▶ [YOUR INSTRUCTIONS]:
From the entries below, reproduce exactly the line containing "Document page, 1500x1125 pixels.", the line containing "List each element's", and every line in between, with nothing added.

▶ [GIVEN ENTRIES]:
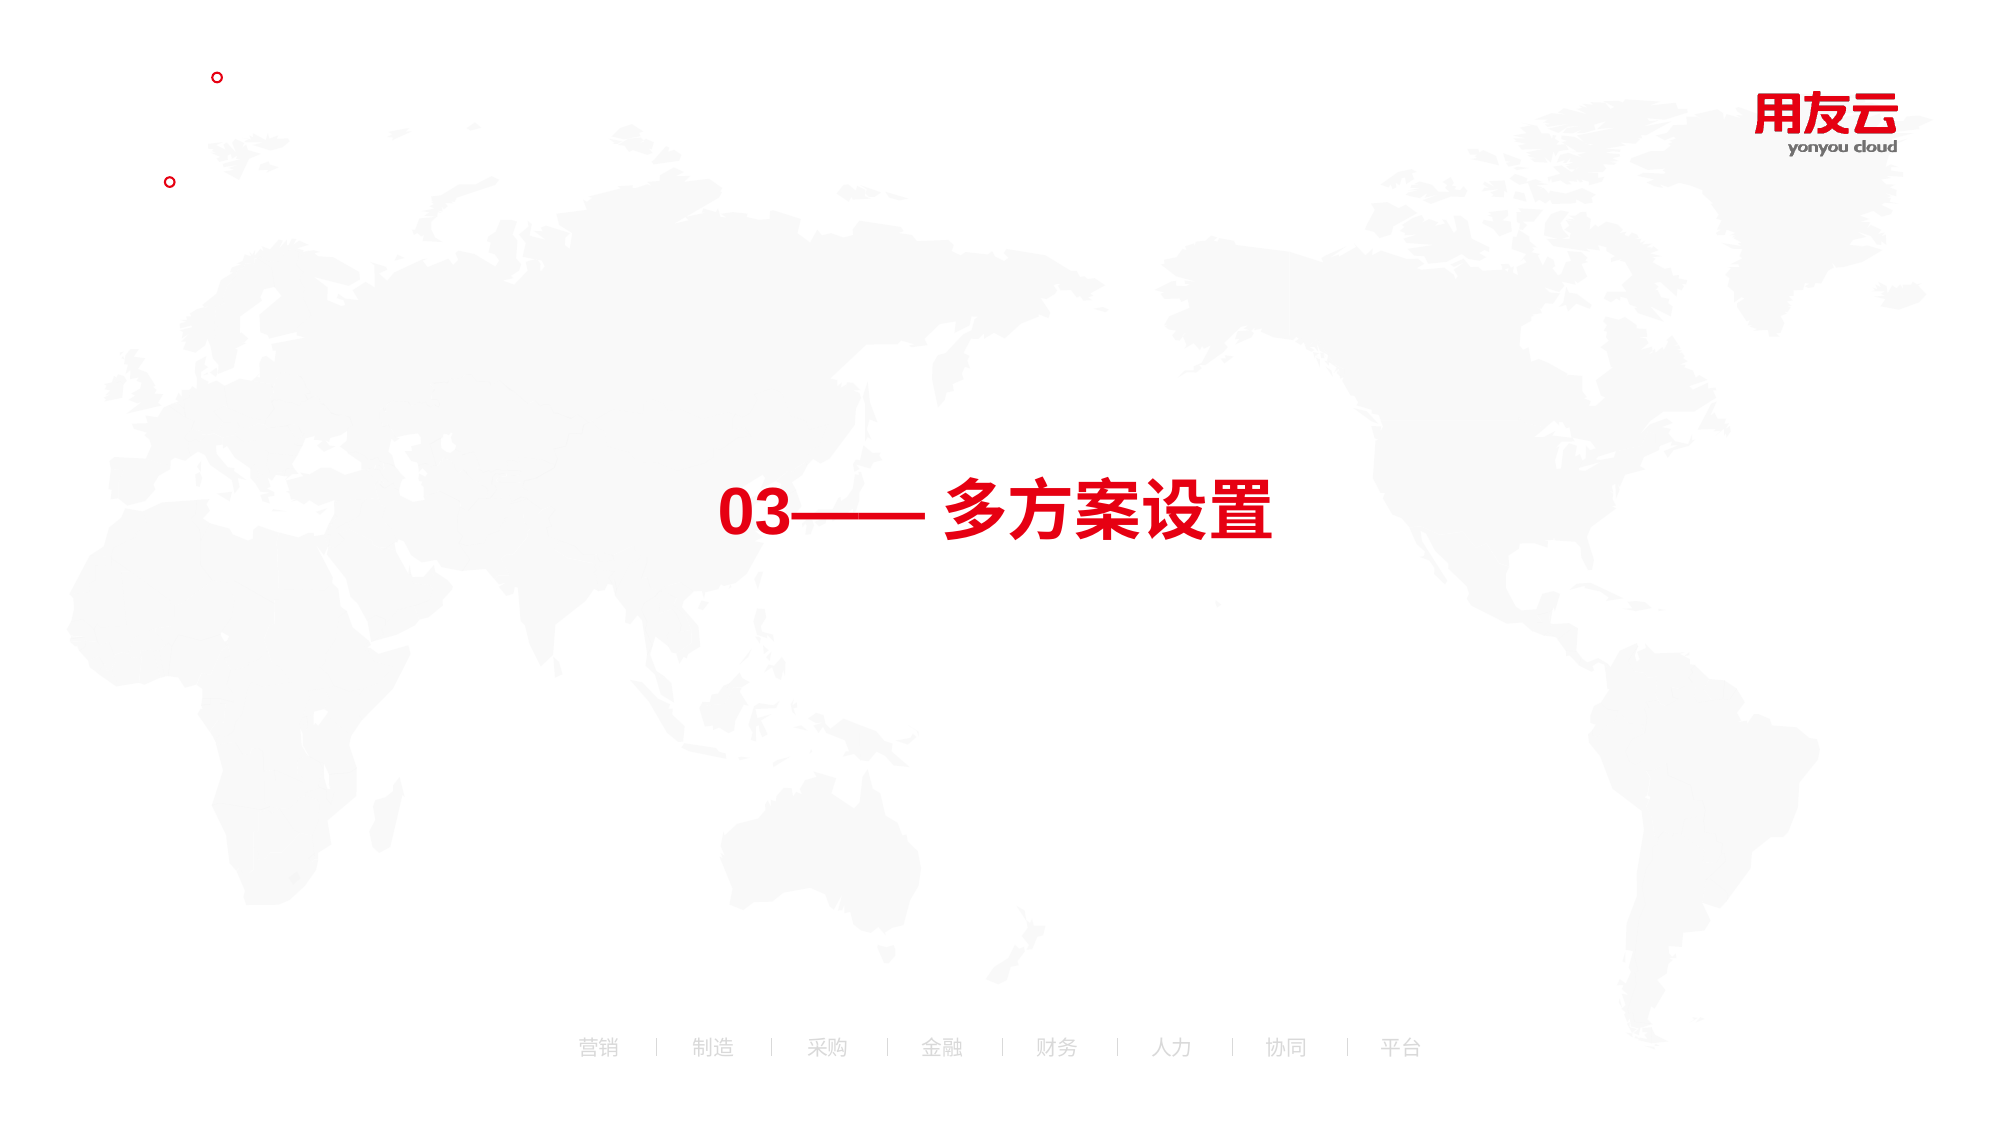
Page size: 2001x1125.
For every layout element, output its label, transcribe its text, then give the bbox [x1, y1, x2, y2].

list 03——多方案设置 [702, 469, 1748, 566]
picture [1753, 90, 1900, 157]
==
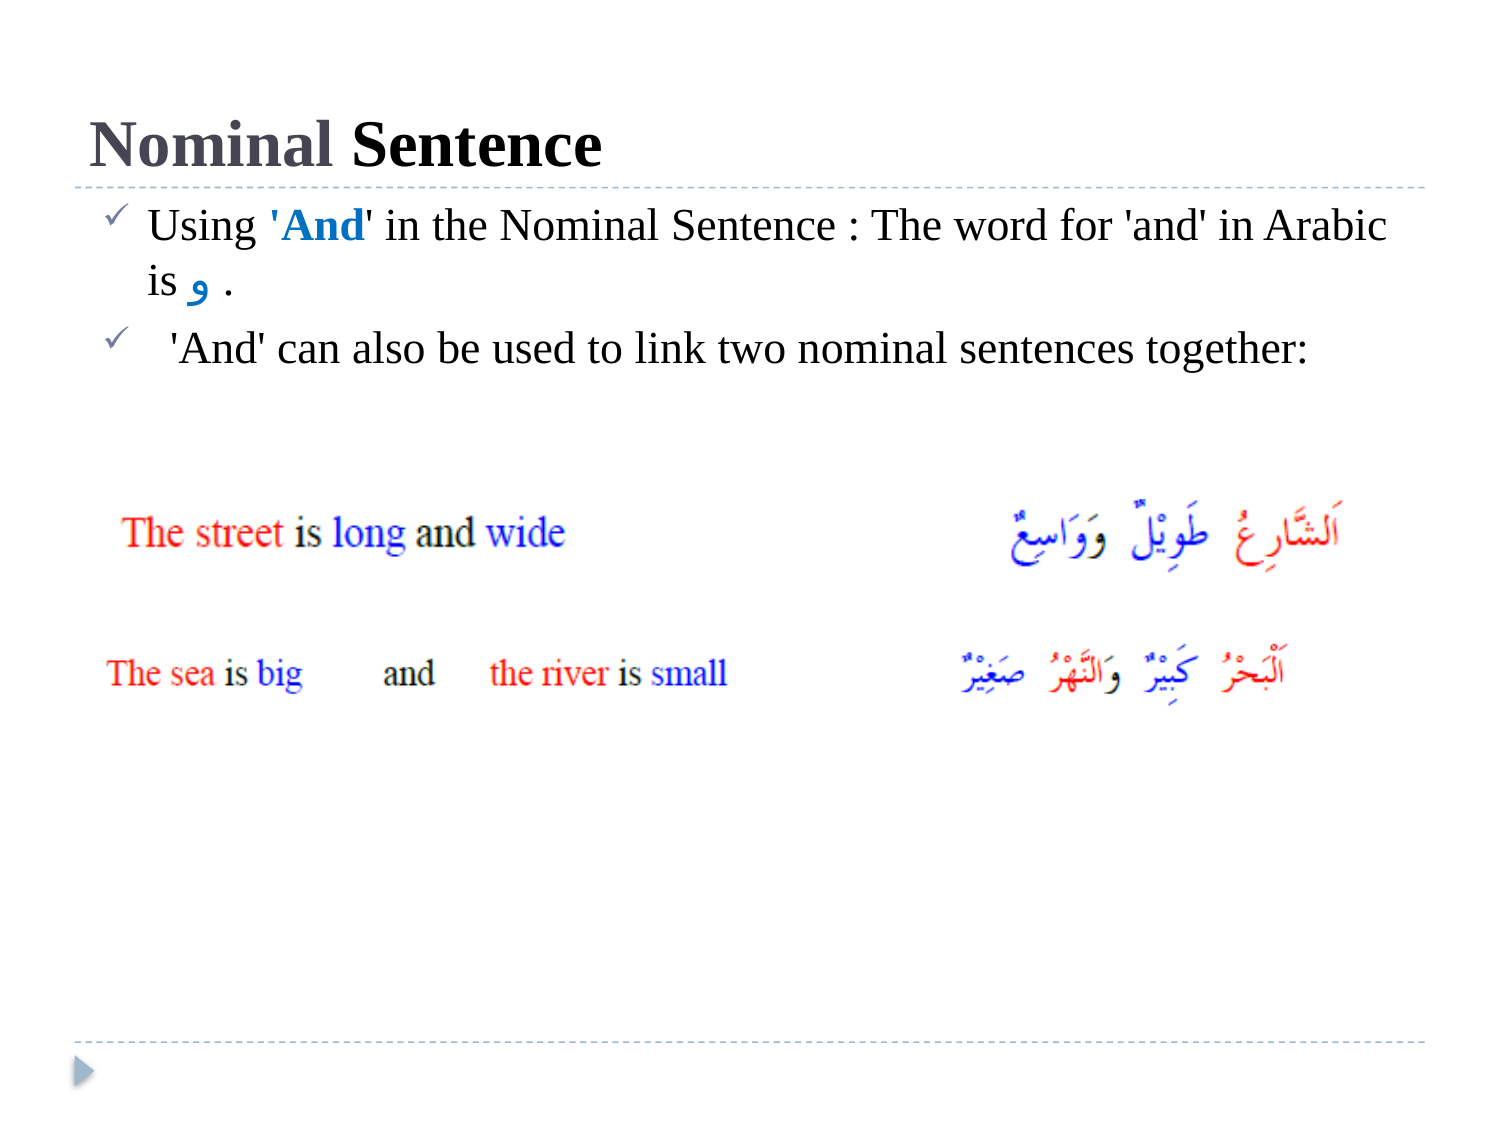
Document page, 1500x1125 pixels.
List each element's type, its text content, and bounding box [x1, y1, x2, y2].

▶ [ANSWER AREA]:
Document page, 1500x1125 pixels.
List each element's type, its text content, and bounding box [x1, y1, x2, y2].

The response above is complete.